Alıştırmanın Amacı — Aşağıdaki listeyi baştan sona, satırlarında hiçbir değişiklik yapmadan alıntılayın. Resimleri yanıta almayın.

Sağlanan Liste —
>>
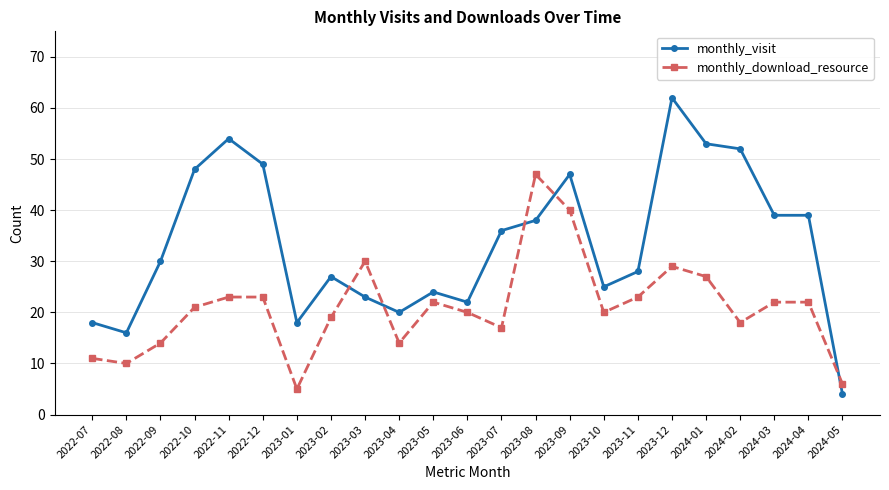

At which category does monthly_visit reach its first local valley?

2022-08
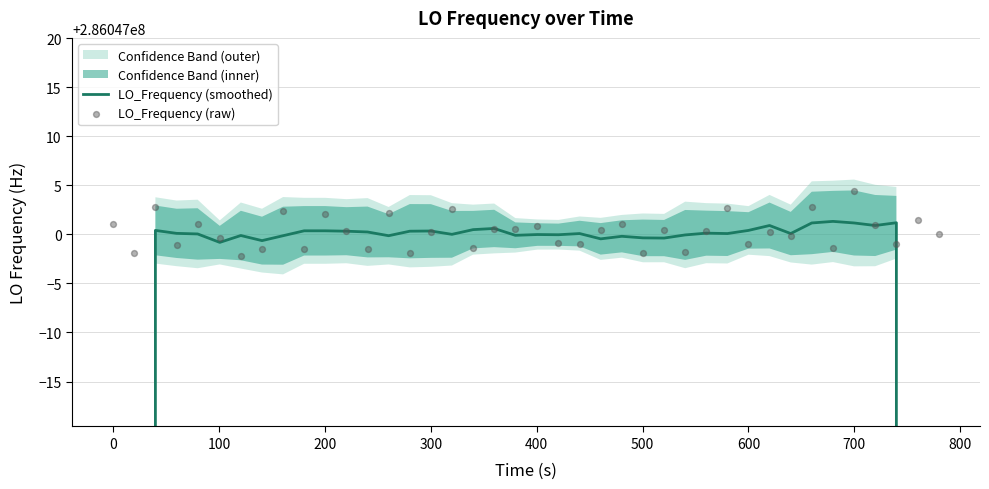

Which series has the widest spread of Y values?

LO_Frequency (smoothed)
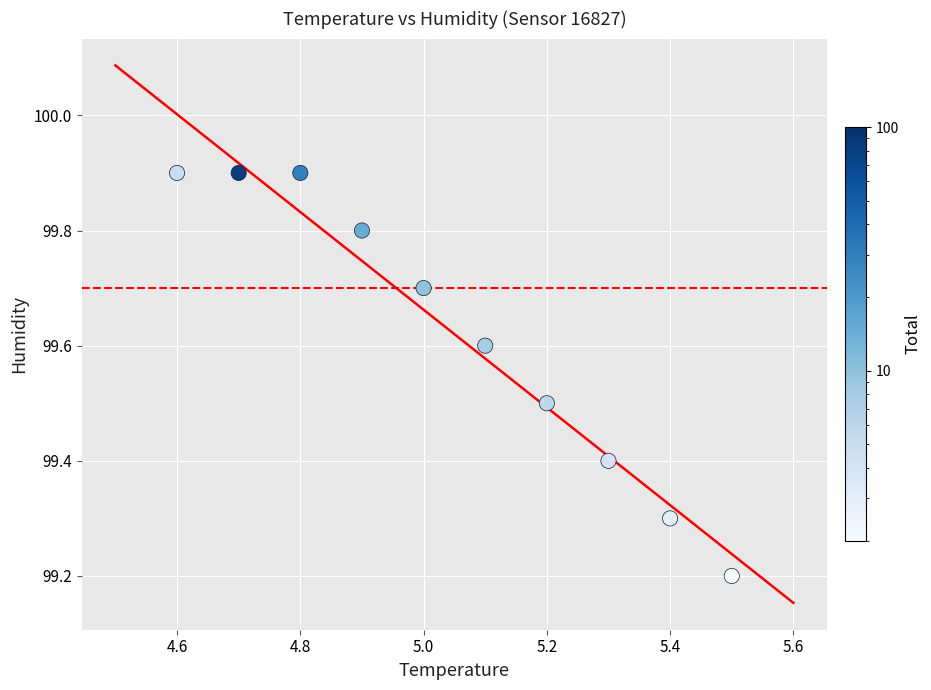

What is the range of X values (max minus min)?

0.9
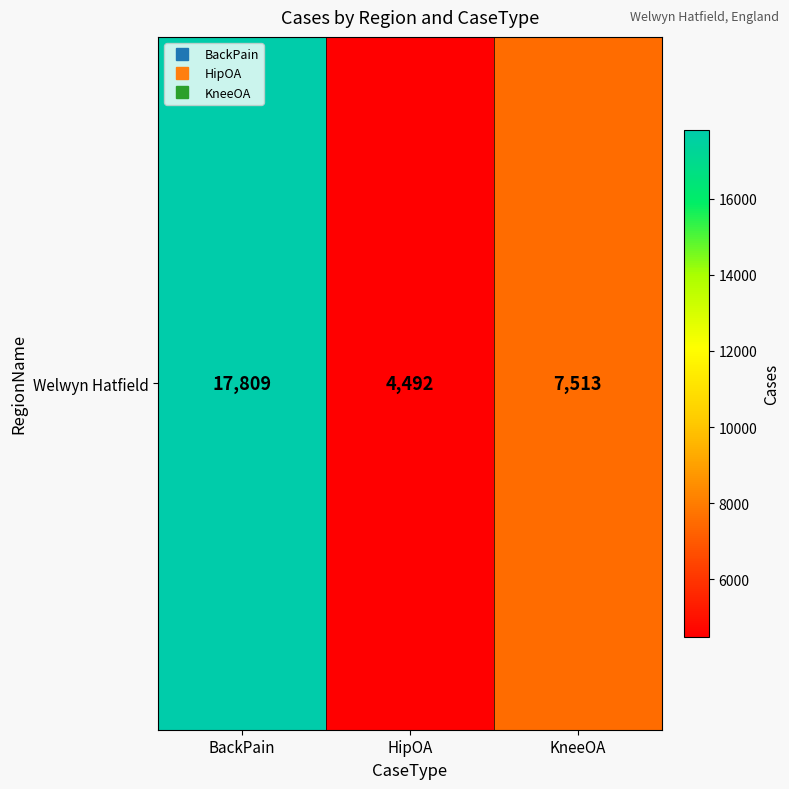

How many data points are less than 7513?

1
<<
Yanıt Alanı —
At which category does monthly_visit reach its first local valley?

2022-08

Which series has the widest spread of Y values?

LO_Frequency (smoothed)

What is the range of X values (max minus min)?

0.9

How many data points are less than 7513?

1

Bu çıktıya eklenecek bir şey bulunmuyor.